ISLAMABAD: Relations between Washington and Islamabad have touched their lowest ebb since Pakistan became an American ally in the war on terror in 2001, especially after Afghan President Hamid Karzai’s statement that he could send troops across the border, which Pakistan believe was actually a message coming from the United States.

Well place diplomatic circles in Islamabad say that Hamid Karzai has actually spoken on behalf of the Bush administration which has lately increased pressure on Pakistan by opposing its peace accords with the Taliban militants and launching air strikes in the tribal areas bordering Afghanistan.

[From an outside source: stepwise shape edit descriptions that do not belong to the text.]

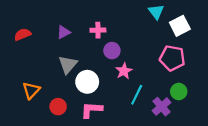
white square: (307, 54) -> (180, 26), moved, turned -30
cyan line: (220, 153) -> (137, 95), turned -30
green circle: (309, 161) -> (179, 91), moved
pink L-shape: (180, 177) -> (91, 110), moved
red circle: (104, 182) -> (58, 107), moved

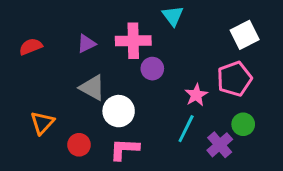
cyan triangle: (156, 12) -> (173, 16), moved
pink cross: (98, 30) -> (133, 41), size x1.6
pink pentagon: (172, 58) -> (234, 79), turned -30
gray triangle: (68, 65) -> (92, 88), turned -42
pink star: (124, 71) -> (196, 95), moved

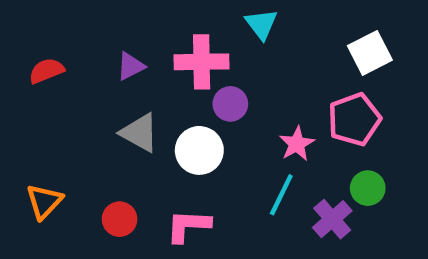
white circle: (119, 111) -> (199, 150), moved
orange triangle: (42, 123) -> (44, 201), moved

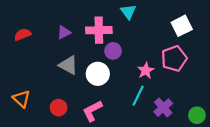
green circle: (368, 188) -> (197, 115), moved
orange triangle: (44, 201) -> (21, 99), turned -30
pink L-shape: (188, 226) -> (92, 111), turned -30

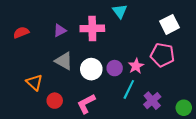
purple circle: (113, 51) -> (115, 68), moved
pink pentagon: (174, 59) -> (162, 55), turned 30
orange triangle: (21, 99) -> (34, 82), moved

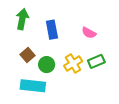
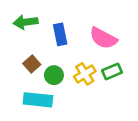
green arrow: (22, 19) -> (26, 22), turned -108
pink semicircle: (89, 33) -> (103, 38), size x1.6

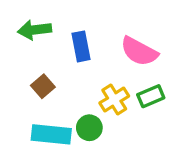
green circle: (54, 75) -> (89, 128), moved

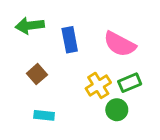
green circle: (89, 128) -> (117, 110), moved
cyan rectangle: (51, 134) -> (44, 115), size x0.6

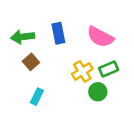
green arrow: (30, 26) -> (23, 37), moved
cyan rectangle: (44, 115) -> (37, 97), turned -70

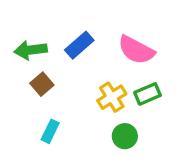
blue rectangle: (58, 33) -> (79, 45), turned 60
green circle: (98, 92) -> (125, 136), moved

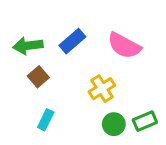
green rectangle: (148, 94) -> (145, 121), moved

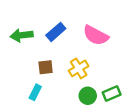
brown square: (38, 77) -> (46, 67), moved, turned 35

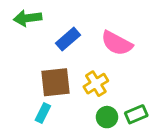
green arrow: (22, 35) -> (28, 18), moved
brown square: (46, 67) -> (55, 82), size x1.6

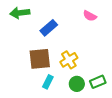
pink semicircle: (117, 43) -> (90, 16), moved, size x0.6
cyan rectangle: (43, 113) -> (48, 82), moved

These circles say the main problem is the American demand that its own forces would carry out operations against militants inside the Pakistani territory, which Islamabad has resisted saying its own troops would conduct such operations in Pakistan. The deadlock has thus caused friction in the Pak-US ties and their relationship has become uncertain following two recent cross border air strikes that killed several people.

The diplomatic circles in Islamabad are of the view that the recent peace deals signed by the new government twin with Taliban militants in the border areas effectively reversed the anti-terror policy Musharraf had been pursuing at the behest of the US — no reprieve or respite to militants until they surrender or are decimated.

And the American anger was reflected in the Pentangon’s recent statement that: “Pakistan should make sure the peace deals are worth more than the paper they are written on”. However, the Pakistani foreign office circles in the federal capital justify the Military-Militants peace deals, saying the bloody wave of suicide bombing has almost stopped across Pakistan since the new government took over and started negotiations with the militants to positively engage them.

Since 2003, the foreign office circles say, the Pakistan army has lost around 1,200 soldiers fighting the militants in tribal areas, as compared to less than half of that number of lives lost by the Allied forces from Oct 2001. “Yet the US and its allies never stop demanding that Islamabad should do more in the war on terror”.

Even otherwise, they add, it is because of Pakistan’s role in the war on terror that Islamabad had to decrease troop deployment along its unfriendly borders with India. In comparison, they pointed out, the US has deployed 30,000 troops and 38 other countries another 47,000 in the battlefields of Afghanistan.